The uncertainty about the federal budget could hinder the government's ability to make future plans, such as efforts to eradicate polio, Bill Gates said.

The uncertainty about the federal budget means the government is particularly inefficient and could hinder attempts to make future plans, such as the efforts to eradicate polio, said Microsoft legend Bill Gates.

The co-founder of the Bill & Melinda Gates Foundation, which supports initiatives in education, world health and population, and community giving in the Pacific Northwest, now spends most of his time trying to eradicate the disease. He hopes to reach his goal, which is numerically-driven, by 2018.

"When you want to make a plan that's going to take multiple years, you won't know if you have the money. If you're going to hire someone great from the private sector, you're going to have a hard time because of all of those uncertainties," he said in March on Morning Joe.

Earlier this week, President Obama presented his 2014 budget to Congress. It includes $1.8 trillion in additional deficit reduction over 10 years through a combination of targeted cuts to wasteful spending, entitlement reforms, and new revenue. The budget also seeks to "turn off" the sequester and would include entitlement cuts that were part of the president's original offer to Speaker John Boehner last year.

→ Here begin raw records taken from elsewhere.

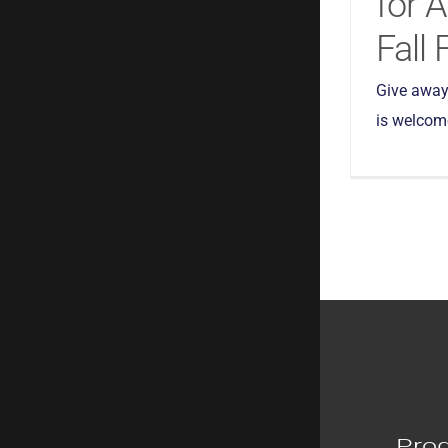
for 
Fall 
Give away
is welcome!
Pro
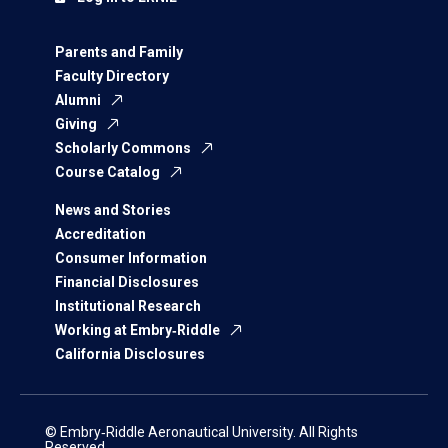
Parents and Family
Faculty Directory
Alumni
Giving
Scholarly Commons
Course Catalog
News and Stories
Accreditation
Consumer Information
Financial Disclosures
Institutional Research
Working at Embry‑Riddle
California Disclosures
© Embry‑Riddle Aeronautical University. All Rights
Reserved.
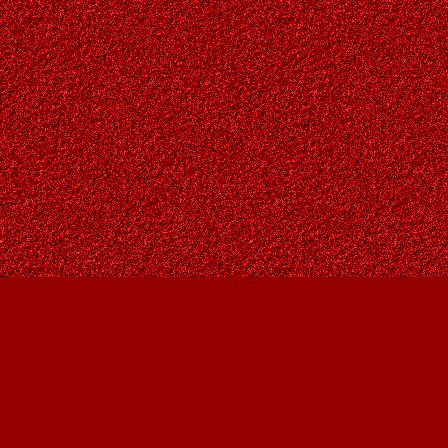
Find us at
Owl's Nest Bookstore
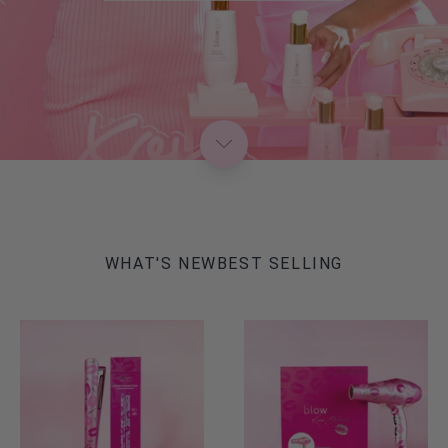
WHAT'S NEW
BEST SELLING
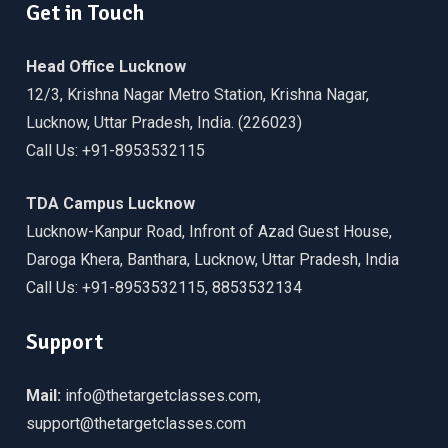
Get in Touch
Head Office Lucknow
12/3, Krishna Nagar Metro Station, Krishna Nagar,
Lucknow, Uttar Pradesh, India. (226023)
Call Us: +91-8953532115
TDA Campus Lucknow
Lucknow-Kanpur Road, Infront of Azad Guest House,
Daroga Khera, Banthara, Lucknow, Uttar Pradesh, India
Call Us: +91-8953532115, 8853532134
Support
Mail:
info@thetargetclasses.com,
support@thetargetclasses.com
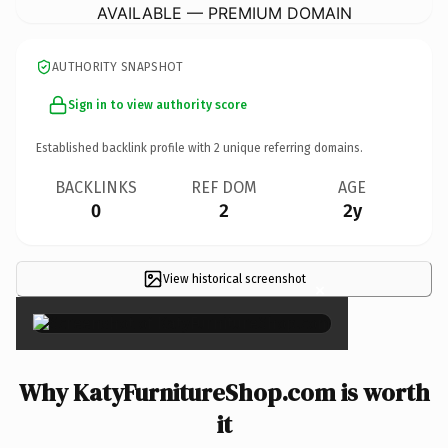
AVAILABLE — PREMIUM DOMAIN
AUTHORITY SNAPSHOT
Sign in to view authority score
Established backlink profile with
2
unique referring domains.
BACKLINKS
REF DOM
AGE
0
2
2y
View historical screenshot
×
Why KatyFurnitureShop.com is worth
it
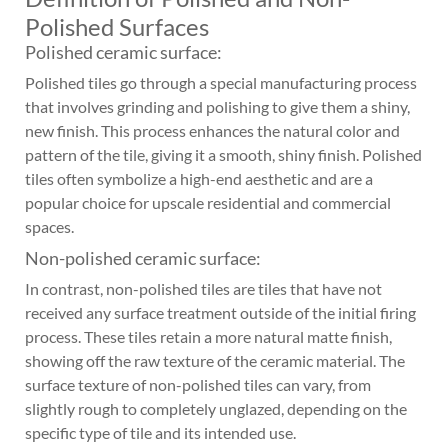
Polished Surfaces
Polished ceramic surface:
Polished tiles go through a special manufacturing process
that involves grinding and polishing to give them a shiny,
new finish. This process enhances the natural color and
pattern of the tile, giving it a smooth, shiny finish. Polished
tiles often symbolize a high-end aesthetic and are a
popular choice for upscale residential and commercial
spaces.
Non-polished ceramic surface:
In contrast, non-polished tiles are tiles that have not
received any surface treatment outside of the initial firing
process. These tiles retain a more natural matte finish,
showing off the raw texture of the ceramic material. The
surface texture of non-polished tiles can vary, from
slightly rough to completely unglazed, depending on the
specific type of tile and its intended use.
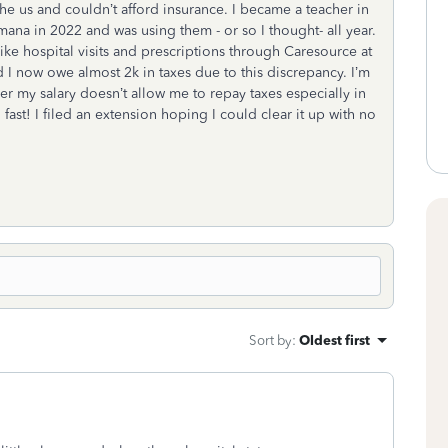
he us and couldn’t afford insurance. I became a teacher in
ana in 2022 and was using them - or so I thought- all year.
like hospital visits and prescriptions through Caresource at
 I now owe almost 2k in taxes due to this discrepancy. I’m
 my salary doesn’t allow me to repay taxes especially in
st! I filed an extension hoping I could clear it up with no
Sort by
:
Oldest first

The lack of direction in the country makes certain programs less effective than they would normally be, Gates said during the interview. There are limited dollars to contribute to foreign aid, but an overwhelming amount of social need. Gates hopes for 90% of children to receive vaccine drops, which is a billion dollar cost each year for the next six years.

There is a bipartisan agreement in the Senate for a program that could be expanded to allow the people who come from overseas to earn an education in the United States and start working in high-paying jobs, which would create other jobs around them. But the broad immigration bill makes it harder for that program to surface, Gates said.

"The whole world looks to us as the leader," he said. "They want us to do things well, to set an example, to keep being generous and have a model of excellence even in things like healthcare where we've had such challenges."